10 — Memory System
Claude Code sessions don't remember each other by default. Memory fixes that. The goal: stop re-explaining your project to every new session.
The problem
Every session starts cold. Claude doesn't know what you decided yesterday, why you structured the code that way, or which approach you already tried and abandoned. You either paste context manually at the start of every session — or you build something that does it for you.
Two kinds of memory
Facts that are always true — your project's architecture, conventions, decisions made, things to never do. These don't change often. They belong in a file Claude reads at session start.
Things that happened — session logs, past conversations, code changes over time. These are queryable. You want semantic search over them, not a flat file.
Most setups combine both.
Three approaches
Option A: Vault + structured CLAUDE.md
The simplest option. Keep a CLAUDE.md in each project with conventions, constraints, and key decisions. Use @path imports to pull in shared context (brand voice, architecture docs, ICP).
Good fit if: your context is relatively stable and you're okay updating it manually.
Limitation: no search. If you have 50 past sessions worth of decisions, you can't query them.
Option B: Obsidian vault + lean-ctx
Keep a vault of markdown notes — one per project, one per decision, session logs. Use ctx_search to pull relevant notes into context at session start.
This gives you searchable, human-readable memory with no infrastructure. The tradeoff is that search is keyword-based, not semantic.
Good fit if: you already use Obsidian or similar, and your notes are well-named.
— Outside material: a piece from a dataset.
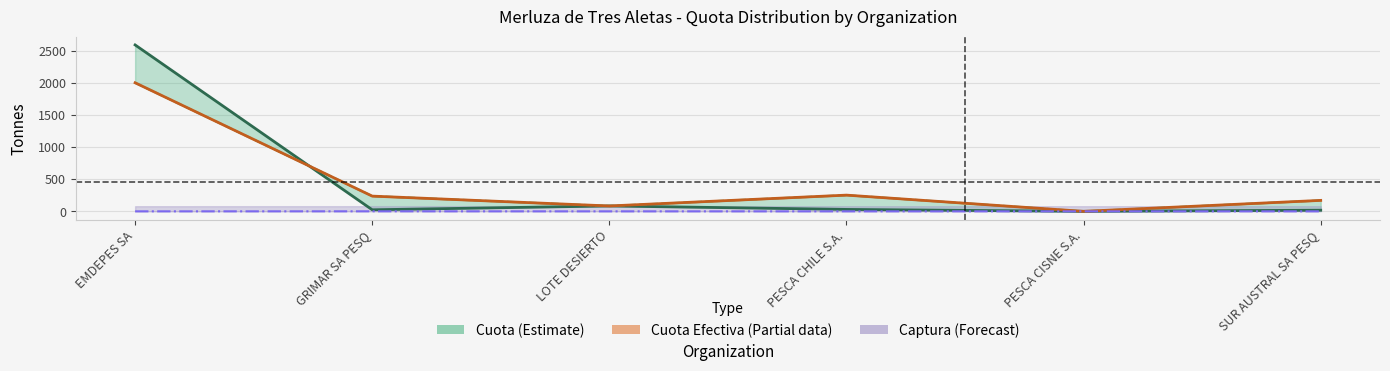

What is the average value of the Cuota series?

457.3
Option C: Embeddings + vector search (mem0, Pinecone, pgvector)
Store session summaries, decisions, and code snippets as embeddings. Query by semantic similarity at the start of each session — "what do I know about the auth system?" returns relevant past context even if the wording differs.
Tools worth knowing:
- mem0 — managed memory layer with an API, designed for agents
- Pinecone / pgvector — if you want to roll your own
- A FastMCP server — expose search as a tool Claude can call mid-session
Good fit if: you have months of session history, complex projects, or multiple agents that need shared memory.
What to pin at session start
Whatever approach you pick, the pattern is the same: load the right context before Claude does any work.
Useful things to always load:
- Project conventions and constraints
- Current architecture decisions
- Things that didn't work (saves re-trying them)
- Any external context Claude can't infer from code (team conventions, business rules)
A SessionStart hook is the cleanest way to inject this automatically — see 09 — Hooks & Scripts.
Start simple
Don't build a pipeline before you know you need one. Start with a CLAUDE.md and a session log you append to manually. When you find yourself re-explaining the same thing three sessions in a row, that's the signal to automate it.